Spain Poised for a Cut to Junk as Default Swaps Near Records
Spain is poised for a downgrade to junk by Moody’s Investors Service, according to investors who sent the cost of default insurance for the nation’s biggest banks and companies close to record highs.
Credit-default swaps on Banco Santander SA (SAN), the country’s biggest bank, jumped 23 percent this quarter to 454 basis points, compared with an all-time high of 474 in November. Banco Bilbao Vizcaya Argentaria SA (BBVA) rose 26 percent to 477, approaching May’s record 516, while phone company Telefonica SA (TEF) surged 70 percent to a record 540 basis points.
Moody’s downgraded 28 Spanish banks yesterday including a two-step cut for Banco Santander and a three-level reduction for BBVA, a week after it lowered Spain’s rating to Baa3, on the cusp of junk. The country remains on review for another cut by New York-based Moody’s after it sought a 100 billion-euro ($125 billion) international bailout for its banks and on speculation losses from its real estate industry will worsen.
“There’s more to come if Moody’s downgrades the sovereign as we expect in the next few weeks,” said Suki Mann, a credit analyst at Societe Generale SA in London. “A one-notch move to Ba1 will likely see all the country’s banking system in junk territory, with the possible exception of Santander.”
Spanish bank bonds are the worst performing among European financial companies this month, losing 0.75 percent on average, according to Bank of America Merrill Lynch’s Euro Corporates Banking index of 742 securities.

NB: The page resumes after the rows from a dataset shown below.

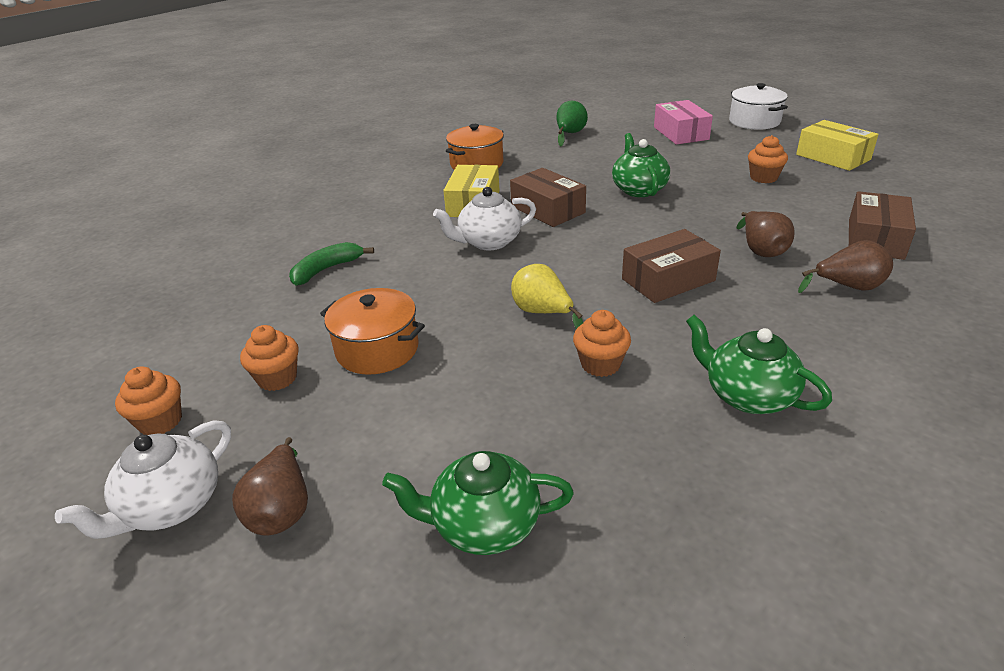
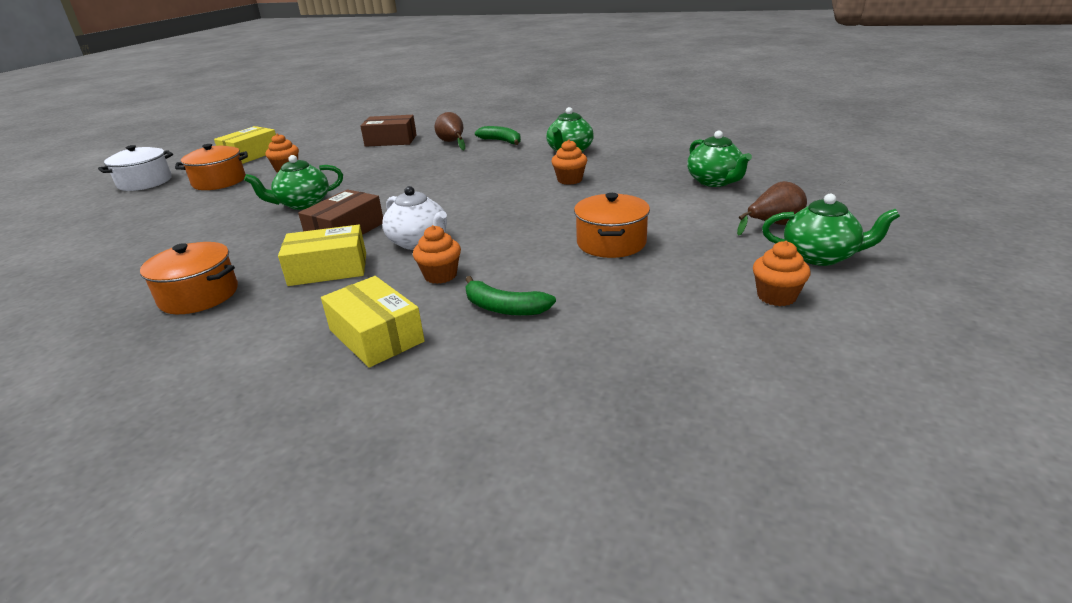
camera: 110 degrees left, 5 degrees down
(171, 506) = (821, 256): white teapot -> green teapot
(277, 378) = (680, 268): orange cupcake -> orange cupcake (440, 275)
(350, 220) = (376, 336): none -> yellow box
(543, 313) = (524, 202): yellow pear -> none
(569, 134) = (118, 258): green pear -> none
(668, 280) = (461, 177): brown box -> none
(681, 133) = (157, 205): pink box -> none
(737, 150) = (219, 181): none -> orange pot
(761, 250) = (412, 161): brown pear -> none
(841, 333) = (501, 141): none -> green banana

Debt tracked by the gauge returned 0.53 percent overall, with Italian bank bonds earning 0.27 percent and German securities making 0.19 percent.
Santander’s credit-default swaps declined two basis points to 451 basis points today, and BBVA’s fell three basis points to 478 basis points.
Bond spreads are widening, signaling potentially higher borrowing cost for the country’s largest lenders. Santander’s 1 billion euros of 4 percent notes due 2017 are quoted at 559 basis points above the safest government bonds compared with a 553 basis-point spread yesterday, according to Bloomberg Bond Trader bid prices. BBVA’s 500 million euros of 4.875 percent bonds due 2016 are quoted at 578 basis points from 567 basis points yesterday.
The yield premium on Spanish bank bonds jumped to 648 basis points, or 6.48 percentage points, relative to German government debt, from 433 basis points at the end of the March, the Bank of America Merrill Lynch data show. That compares with 291 basis points on average for debt tracked by the bank bond index.
Moody’s cut at least a dozen Spanish lenders to junk status, and in all cases the ratings remained under review for further downgrades, the ratings company said yesterday in a statement. Junk debt is graded below Baa3 by Moody’s and BBB- by Standard & Poor’s and Fitch Ratings.
The latest downgrades reflect the government’s reduced creditworthiness, which lessens its ability to support the lenders, as well as Moody’s expectation that losses linked to commercial property will keep rising, according to yesterday’s statement.
“We suspect that the sovereign will itself require a bailout, not just the Spanish banks,” said Olly Burrows, a London-based credit analyst at Rabobank International.